● **Problem statement**: Up to and including the line with "2- swing away", output the records exactly as they appear.

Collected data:
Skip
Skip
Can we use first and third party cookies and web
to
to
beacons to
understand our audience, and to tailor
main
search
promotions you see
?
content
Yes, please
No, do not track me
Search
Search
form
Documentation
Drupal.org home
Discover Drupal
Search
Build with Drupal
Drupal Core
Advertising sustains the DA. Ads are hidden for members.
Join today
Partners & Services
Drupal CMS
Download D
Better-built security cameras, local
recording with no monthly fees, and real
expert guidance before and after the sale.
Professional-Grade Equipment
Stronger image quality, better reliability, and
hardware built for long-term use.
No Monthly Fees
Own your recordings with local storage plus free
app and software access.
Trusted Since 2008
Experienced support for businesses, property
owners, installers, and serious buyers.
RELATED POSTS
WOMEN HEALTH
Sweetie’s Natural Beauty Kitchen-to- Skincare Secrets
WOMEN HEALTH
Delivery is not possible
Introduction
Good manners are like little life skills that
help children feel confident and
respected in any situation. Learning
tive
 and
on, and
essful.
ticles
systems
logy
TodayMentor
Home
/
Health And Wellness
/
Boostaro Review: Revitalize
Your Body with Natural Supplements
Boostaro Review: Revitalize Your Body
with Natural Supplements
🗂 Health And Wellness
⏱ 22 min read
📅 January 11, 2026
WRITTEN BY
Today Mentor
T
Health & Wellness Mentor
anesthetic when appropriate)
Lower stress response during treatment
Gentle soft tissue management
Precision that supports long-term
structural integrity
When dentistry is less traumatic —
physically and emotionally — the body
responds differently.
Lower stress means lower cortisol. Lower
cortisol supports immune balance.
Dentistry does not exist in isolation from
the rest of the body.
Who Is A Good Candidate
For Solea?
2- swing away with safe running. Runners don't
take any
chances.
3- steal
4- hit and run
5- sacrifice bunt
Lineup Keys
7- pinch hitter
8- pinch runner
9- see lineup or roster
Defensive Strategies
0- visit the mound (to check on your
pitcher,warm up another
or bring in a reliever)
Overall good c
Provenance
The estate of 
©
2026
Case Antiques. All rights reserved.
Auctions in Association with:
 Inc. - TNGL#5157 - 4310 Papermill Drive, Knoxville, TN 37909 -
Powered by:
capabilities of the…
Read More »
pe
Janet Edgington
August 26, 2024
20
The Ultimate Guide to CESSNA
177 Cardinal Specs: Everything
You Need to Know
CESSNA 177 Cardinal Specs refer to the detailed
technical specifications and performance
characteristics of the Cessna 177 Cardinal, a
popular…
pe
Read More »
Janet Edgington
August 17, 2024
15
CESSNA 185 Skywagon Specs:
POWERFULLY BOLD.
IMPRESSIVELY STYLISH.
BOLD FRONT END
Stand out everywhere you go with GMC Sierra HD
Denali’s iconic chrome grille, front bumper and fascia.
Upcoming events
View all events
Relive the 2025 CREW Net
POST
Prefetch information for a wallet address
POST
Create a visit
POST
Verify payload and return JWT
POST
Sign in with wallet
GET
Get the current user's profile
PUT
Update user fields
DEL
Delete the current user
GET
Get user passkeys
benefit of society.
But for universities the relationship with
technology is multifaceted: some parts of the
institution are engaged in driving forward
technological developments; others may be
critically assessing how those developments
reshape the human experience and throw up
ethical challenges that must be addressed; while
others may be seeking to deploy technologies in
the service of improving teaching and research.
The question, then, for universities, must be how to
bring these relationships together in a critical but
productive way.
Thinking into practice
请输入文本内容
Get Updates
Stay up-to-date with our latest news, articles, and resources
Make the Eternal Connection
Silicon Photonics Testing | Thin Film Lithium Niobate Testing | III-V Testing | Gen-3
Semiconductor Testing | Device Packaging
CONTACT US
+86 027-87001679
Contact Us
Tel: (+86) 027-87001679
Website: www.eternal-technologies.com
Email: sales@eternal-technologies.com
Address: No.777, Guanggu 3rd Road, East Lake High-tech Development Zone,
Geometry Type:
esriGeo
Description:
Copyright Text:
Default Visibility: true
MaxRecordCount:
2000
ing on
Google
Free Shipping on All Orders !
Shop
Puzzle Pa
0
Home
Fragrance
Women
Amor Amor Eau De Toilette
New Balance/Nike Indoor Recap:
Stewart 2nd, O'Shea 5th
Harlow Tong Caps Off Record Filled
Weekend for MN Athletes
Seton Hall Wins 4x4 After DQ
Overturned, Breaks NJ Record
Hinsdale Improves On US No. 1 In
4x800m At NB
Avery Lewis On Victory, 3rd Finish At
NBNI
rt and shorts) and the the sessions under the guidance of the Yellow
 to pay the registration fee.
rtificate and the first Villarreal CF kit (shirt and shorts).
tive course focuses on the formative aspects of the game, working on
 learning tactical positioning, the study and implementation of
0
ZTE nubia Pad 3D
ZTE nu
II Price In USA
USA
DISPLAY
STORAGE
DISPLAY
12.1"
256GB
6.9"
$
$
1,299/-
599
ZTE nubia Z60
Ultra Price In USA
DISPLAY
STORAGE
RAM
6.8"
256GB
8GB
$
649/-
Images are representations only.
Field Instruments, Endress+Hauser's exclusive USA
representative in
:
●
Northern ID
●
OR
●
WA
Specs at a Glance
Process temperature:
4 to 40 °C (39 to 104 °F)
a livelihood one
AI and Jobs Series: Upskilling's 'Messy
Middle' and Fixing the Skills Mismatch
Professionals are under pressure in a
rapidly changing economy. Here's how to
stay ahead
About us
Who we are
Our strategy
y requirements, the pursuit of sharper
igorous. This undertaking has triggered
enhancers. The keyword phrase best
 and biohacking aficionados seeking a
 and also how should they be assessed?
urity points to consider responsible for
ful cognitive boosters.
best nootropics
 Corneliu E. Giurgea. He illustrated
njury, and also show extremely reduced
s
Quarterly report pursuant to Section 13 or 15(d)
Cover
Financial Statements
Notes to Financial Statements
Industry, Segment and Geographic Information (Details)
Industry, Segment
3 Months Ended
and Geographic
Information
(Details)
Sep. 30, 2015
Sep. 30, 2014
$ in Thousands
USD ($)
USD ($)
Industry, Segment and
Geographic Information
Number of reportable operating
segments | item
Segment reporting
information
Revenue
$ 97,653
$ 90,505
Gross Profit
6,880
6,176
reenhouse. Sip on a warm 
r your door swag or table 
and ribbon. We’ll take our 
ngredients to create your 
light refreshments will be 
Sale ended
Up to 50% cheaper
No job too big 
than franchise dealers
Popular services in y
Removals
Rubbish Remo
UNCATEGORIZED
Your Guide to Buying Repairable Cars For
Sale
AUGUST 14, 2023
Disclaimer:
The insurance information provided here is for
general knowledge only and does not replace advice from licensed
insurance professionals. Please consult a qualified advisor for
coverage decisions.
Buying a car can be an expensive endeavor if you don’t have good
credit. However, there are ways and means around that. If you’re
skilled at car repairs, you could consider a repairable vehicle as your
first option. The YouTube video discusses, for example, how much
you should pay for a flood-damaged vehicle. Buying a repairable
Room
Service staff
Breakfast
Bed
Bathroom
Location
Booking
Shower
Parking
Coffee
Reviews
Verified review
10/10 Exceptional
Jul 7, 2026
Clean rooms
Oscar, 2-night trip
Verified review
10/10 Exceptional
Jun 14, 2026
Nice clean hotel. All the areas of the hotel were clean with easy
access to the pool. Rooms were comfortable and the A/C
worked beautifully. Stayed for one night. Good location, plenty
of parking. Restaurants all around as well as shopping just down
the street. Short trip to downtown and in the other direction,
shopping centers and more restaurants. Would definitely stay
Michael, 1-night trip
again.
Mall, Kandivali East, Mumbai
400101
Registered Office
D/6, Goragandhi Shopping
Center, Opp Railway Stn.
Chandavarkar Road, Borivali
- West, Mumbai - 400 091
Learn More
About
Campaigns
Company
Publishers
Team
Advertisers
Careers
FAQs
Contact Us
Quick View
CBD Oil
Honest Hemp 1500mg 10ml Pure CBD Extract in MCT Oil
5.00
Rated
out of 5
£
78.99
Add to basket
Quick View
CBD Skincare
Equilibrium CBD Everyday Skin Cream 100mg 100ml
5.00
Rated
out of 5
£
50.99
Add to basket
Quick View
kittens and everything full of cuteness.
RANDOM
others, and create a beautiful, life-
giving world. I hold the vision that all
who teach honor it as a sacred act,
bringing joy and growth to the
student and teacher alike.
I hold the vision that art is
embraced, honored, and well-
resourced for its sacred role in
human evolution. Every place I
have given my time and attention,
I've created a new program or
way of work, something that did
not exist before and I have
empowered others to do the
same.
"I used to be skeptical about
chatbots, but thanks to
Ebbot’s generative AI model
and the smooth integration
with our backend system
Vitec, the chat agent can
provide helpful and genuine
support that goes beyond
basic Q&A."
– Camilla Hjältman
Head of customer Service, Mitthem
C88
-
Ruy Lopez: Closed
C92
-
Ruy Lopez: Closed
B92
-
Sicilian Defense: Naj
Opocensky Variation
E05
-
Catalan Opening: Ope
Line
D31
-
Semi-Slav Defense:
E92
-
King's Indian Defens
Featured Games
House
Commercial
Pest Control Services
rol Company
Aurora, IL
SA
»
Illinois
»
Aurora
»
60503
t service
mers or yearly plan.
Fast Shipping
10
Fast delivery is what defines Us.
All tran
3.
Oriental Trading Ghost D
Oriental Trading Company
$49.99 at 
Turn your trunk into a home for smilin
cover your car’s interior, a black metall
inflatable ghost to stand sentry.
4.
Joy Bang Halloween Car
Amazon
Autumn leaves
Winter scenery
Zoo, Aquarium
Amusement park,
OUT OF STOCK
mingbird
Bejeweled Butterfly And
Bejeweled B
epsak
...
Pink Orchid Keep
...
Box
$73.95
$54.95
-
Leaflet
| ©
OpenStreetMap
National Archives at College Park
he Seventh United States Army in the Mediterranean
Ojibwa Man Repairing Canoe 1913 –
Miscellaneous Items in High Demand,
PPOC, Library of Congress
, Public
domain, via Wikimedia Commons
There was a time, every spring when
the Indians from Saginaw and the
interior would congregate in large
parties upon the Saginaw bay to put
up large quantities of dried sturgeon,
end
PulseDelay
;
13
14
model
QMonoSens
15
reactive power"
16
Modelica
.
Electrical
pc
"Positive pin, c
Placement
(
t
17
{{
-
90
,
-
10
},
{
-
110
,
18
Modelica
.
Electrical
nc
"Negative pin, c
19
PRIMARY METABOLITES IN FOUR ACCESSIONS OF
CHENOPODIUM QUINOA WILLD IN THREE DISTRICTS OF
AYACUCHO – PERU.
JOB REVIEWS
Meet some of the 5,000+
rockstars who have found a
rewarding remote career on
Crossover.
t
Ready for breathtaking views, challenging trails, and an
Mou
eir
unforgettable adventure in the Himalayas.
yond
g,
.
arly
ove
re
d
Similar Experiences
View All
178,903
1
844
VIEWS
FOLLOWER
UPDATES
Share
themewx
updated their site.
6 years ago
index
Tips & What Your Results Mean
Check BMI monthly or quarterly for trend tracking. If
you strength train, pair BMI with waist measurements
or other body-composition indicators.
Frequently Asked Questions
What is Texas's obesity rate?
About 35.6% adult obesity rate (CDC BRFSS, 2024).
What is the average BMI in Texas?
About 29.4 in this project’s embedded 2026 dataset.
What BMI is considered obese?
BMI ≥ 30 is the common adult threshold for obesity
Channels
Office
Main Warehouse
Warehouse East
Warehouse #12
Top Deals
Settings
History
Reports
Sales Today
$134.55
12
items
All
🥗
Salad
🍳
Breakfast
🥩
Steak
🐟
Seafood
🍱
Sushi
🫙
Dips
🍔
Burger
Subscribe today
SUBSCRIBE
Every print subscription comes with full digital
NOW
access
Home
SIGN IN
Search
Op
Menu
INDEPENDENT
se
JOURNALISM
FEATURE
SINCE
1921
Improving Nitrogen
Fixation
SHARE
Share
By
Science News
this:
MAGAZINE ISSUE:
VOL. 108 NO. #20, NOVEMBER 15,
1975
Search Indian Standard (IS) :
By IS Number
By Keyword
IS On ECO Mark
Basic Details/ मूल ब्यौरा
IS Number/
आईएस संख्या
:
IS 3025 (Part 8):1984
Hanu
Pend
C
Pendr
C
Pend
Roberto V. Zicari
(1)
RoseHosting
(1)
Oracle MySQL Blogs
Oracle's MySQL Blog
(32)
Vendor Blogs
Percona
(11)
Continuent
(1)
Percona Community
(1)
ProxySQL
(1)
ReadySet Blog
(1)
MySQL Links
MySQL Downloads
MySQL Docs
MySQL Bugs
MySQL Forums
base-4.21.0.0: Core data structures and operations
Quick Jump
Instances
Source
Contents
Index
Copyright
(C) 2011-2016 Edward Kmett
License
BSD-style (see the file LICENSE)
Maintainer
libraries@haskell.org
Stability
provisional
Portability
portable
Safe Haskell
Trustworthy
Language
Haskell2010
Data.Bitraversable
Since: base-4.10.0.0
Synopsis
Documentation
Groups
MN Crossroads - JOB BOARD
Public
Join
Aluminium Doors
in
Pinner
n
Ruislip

● **Written answer**:
Skip
Skip
Can we use first and third party cookies and web
to
to
beacons to
understand our audience, and to tailor
main
search
promotions you see
?
content
Yes, please
No, do not track me
Search
Search
form
Documentation
Drupal.org home
Discover Drupal
Search
Build with Drupal
Drupal Core
Advertising sustains the DA. Ads are hidden for members.
Join today
Partners & Services
Drupal CMS
Download D
Better-built security cameras, local
recording with no monthly fees, and real
expert guidance before and after the sale.
Professional-Grade Equipment
Stronger image quality, better reliability, and
hardware built for long-term use.
No Monthly Fees
Own your recordings with local storage plus free
app and software access.
Trusted Since 2008
Experienced support for businesses, property
owners, installers, and serious buyers.
RELATED POSTS
WOMEN HEALTH
Sweetie’s Natural Beauty Kitchen-to- Skincare Secrets
WOMEN HEALTH
Delivery is not possible
Introduction
Good manners are like little life skills that
help children feel confident and
respected in any situation. Learning
tive
 and
on, and
essful.
ticles
systems
logy
TodayMentor
Home
/
Health And Wellness
/
Boostaro Review: Revitalize
Your Body with Natural Supplements
Boostaro Review: Revitalize Your Body
with Natural Supplements
🗂 Health And Wellness
⏱ 22 min read
📅 January 11, 2026
WRITTEN BY
Today Mentor
T
Health & Wellness Mentor
anesthetic when appropriate)
Lower stress response during treatment
Gentle soft tissue management
Precision that supports long-term
structural integrity
When dentistry is less traumatic —
physically and emotionally — the body
responds differently.
Lower stress means lower cortisol. Lower
cortisol supports immune balance.
Dentistry does not exist in isolation from
the rest of the body.
Who Is A Good Candidate
For Solea?
2- swing away with safe running. Runners don't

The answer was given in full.